My task is to extract all lines that feature a runner's last name starting with a C.
What I did was; I sorted the file according to key 4 and redirected the output to a new file, which gave me the list sorted in alphabetical order according to their last name. I used this command to do this;

sort -k 4 marathon > t21a


Does anyone know if there is a command that allows me to grep all entries which have the last name starting with C from the key position these terms are in?
Any help would be much appreciated.

I have tried to grep from a key position but the option I used(from sort) does not exist for grep;

grep -k 4 '^[C,c]' t21b > t21c 

Thank you :smiley:


awk can do that. Try:

awk '$4~/^[Cc]/' t21b

The field separator here is comma-space so I would be inclined to use that:

awk -F', *' '$3~/ [cC]/' t21b

Note that these approaches only work if all persons have exactly two names.

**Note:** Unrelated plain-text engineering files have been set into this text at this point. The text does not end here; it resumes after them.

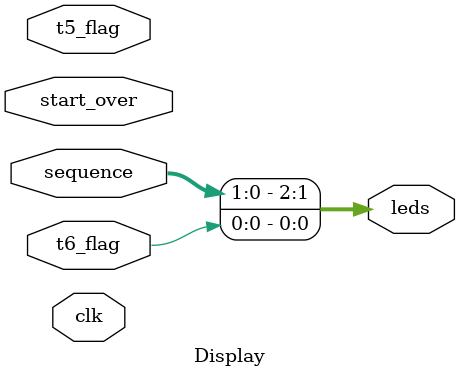
<source format=v>
`timescale 1ns / 1ps

module Display(
input clk,
input start_over,
input t5_flag,
input t6_flag,
output [2:0] leds,
input [1:0] sequence
);

reg debug_light;
reg [1:0] lights;

always@(posedge clk)begin
     if(t5_flag == 1) lights <= 0;
     else if (~t6_flag) lights <= sequence;
end

assign leds [2:1] = sequence;
assign leds [0] = t6_flag;

endmodule
</source>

The following approach would use the last name in field 3:

awk -F', *' '{n=split($3,F," ")} F[n]~/^[cC]/ t21b
1 Like

I'll try it out right now. Thank you :smiley:

---------- Post updated at 12:16 PM ---------- Previous update was at 12:12 PM ----------

Heyyy it worked, thank you so much :smiley:

---------- Post updated at 01:56 PM ---------- Previous update was at 12:16 PM ----------

So I'm having issues sorting a data set.
The data set contains entries as such;

# key: sex, time, athlete, athlete's nationality, date, city, country

M, 2:30:57.6, Harry Payne, GBR, 1929-07-05, Stamford Bridge, England
M, 2:5:42, Khalid Khannouchi, MAR, 1999-10-24, Chicago, USA
M, 2:5:37.8, Khalid Khannouchi, USA, 2002-04-14, London, UK
M, 2:4:48, Patrick Makau Musyoki, KEN, 2010-04-11, Rotterdam, Netherlands

I now want to sort this file according to the name of the athlete's, however, I don't want to sort it alphabetically but according to the number of names the athletes have. So for instance, I would like to sort the entire document starting with the entries of all the athletes that have 2-word names, then all the athletes with 3-word names and so on. Is this possible using sort?

I have tried various commands;

sort -k 4-5|4-6 t22 > t22a

sort -k 4,5 | sort -k 4,6 t22 > t22a

sort -kb 4 t22 > t22a

sort -k 4 -b t22 > t22a

But I haven't managed to sort the data in the way I want it.
Does anyone know what I'm doing wrong?
Thanks in advance for your help.

Try introducing an extra column 1, that contains the number of words in column 3, then sorting on that column and then removing the extra column, for example:

awk -F', *' 'NR>1 && NF{print split($3,F," "), $0}' OFS='\t' t22 | sort -k1,1n | cut -f2-

NR>1 && NF skips the header and the empty line and split($3,F," ") produces the number of words in column 3

1 Like